Lawmakers agree that Koskinen took perhaps the worst job in Washington, and even he has jokingly made that point, telling reporters after his confirmation hearing in 2013 that he had made two columns on a yellow legal pad: one a list of his friends and the other of those who thought taking the job was a good idea.

More than a year later, the commissioner returned to the Senate Finance Committee on Tuesday with a more serious message: The funding cuts would cause his agency to falter, just as tax filing season begins.

Koskinen rattled off a host of savings measures the IRS has already implemented, like cutting back on office space, supplies and outside contractors. Next up, Koskinen said, would be “a level of service that none of us believe that taxpayers deserve.”

But that plea landed with a thud before Republicans, who now control both chambers of Congress. They highlighted what they said are problems at the agency with mistakenly paid tax credits, money spent on union activities, bonuses given to staffers with conduct issues, and work on new rules governing the type of tax-exempt groups at the center Tea Party controversy.

Senate Finance Chairman Orrin Hatch (R-Utah), who voted for Koskinen’s confirmation, said Tuesday he has “a lot of respect for him.”

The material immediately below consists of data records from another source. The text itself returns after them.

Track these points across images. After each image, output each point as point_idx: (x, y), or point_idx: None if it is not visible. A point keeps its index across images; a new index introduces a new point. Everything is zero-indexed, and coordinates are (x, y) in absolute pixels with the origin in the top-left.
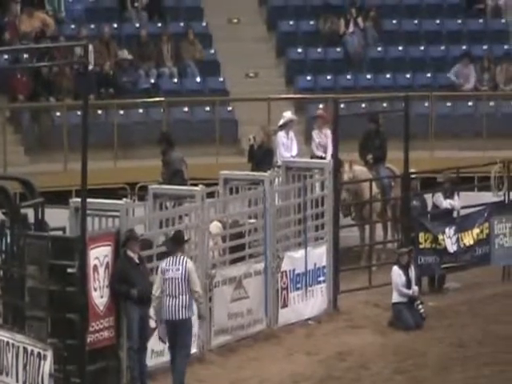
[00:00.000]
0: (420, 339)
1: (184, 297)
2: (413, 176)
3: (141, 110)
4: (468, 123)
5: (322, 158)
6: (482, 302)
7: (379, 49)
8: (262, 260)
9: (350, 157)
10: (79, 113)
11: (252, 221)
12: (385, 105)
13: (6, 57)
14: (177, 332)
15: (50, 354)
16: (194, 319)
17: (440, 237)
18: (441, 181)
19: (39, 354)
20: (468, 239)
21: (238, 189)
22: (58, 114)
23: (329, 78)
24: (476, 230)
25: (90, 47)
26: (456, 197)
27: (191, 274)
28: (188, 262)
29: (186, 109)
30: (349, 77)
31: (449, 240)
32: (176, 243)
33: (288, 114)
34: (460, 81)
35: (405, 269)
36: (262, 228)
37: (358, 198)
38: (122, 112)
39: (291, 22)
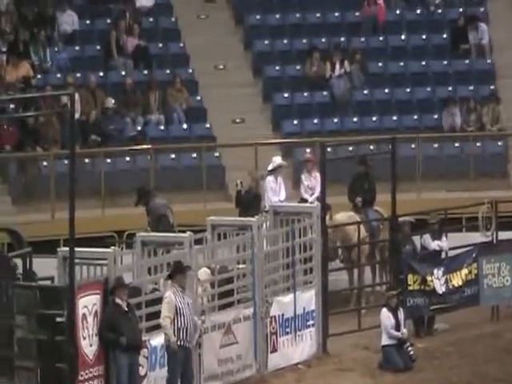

But Hatch opened the hearing by blasting the agency’s delays in handing over documents tied to the IRS investigation, waving thick piles of documents handed out more than a year and half after the controversy broke. Other Republicans have gone further, accusing Koskinen and the IRS of stonewalling Congress.

Hatch said he doesn’t buy Koskinen’s warnings about a funding crisis.

“They can get by,” he told The Hill. “One thing he has overdone is claim that they can’t.”

Sen. Rob Portman (Ohio), one of five Republicans to vote for Koskinen, agreed but added that he sympathized with the task facing the commissioner. “Look, it’s a hard job,” Portman said.

Koskinen has had to soothe the concerns of Republicans lawmakers while also representing the thousands of IRS employees who had nothing to do with the scrutiny of political groups.

“He is doing an outstanding job in representing the agency,” said Colleen Kelley, president of the National Treasury Employees Union, noting that lawmaker questions can be “framed in a way to make him not stand up for the agency and not stand up for the employees.”

“He’s not going to do that. That’s not who he is,” Kelley said.

The IRS workforce the strongest he’s worked with, said Koskinen, whose resume includes stops at other Washington agencies, Freddie Mac and coordinating the federal government’s Y2K response.

Still, he said none of those positions came with the sort of public pressure he’s faced at the IRS. “This is the most clearly the most visible job I’ve ever done,” he said.

And while his lobbying efforts have fallen on deaf ears, Koskinen, who can frequently be seen walking the halls on Capitol Hill, said he isn’t giving up.

He declined to predict when a thaw might occur but implied there’s reason to believe his private discussions with GOP lawmakers are having an impact.

“I’ve enjoyed my conversations with members of Congress,” Koskinen said. “I haven’t enjoyed all the hearings, obviously.”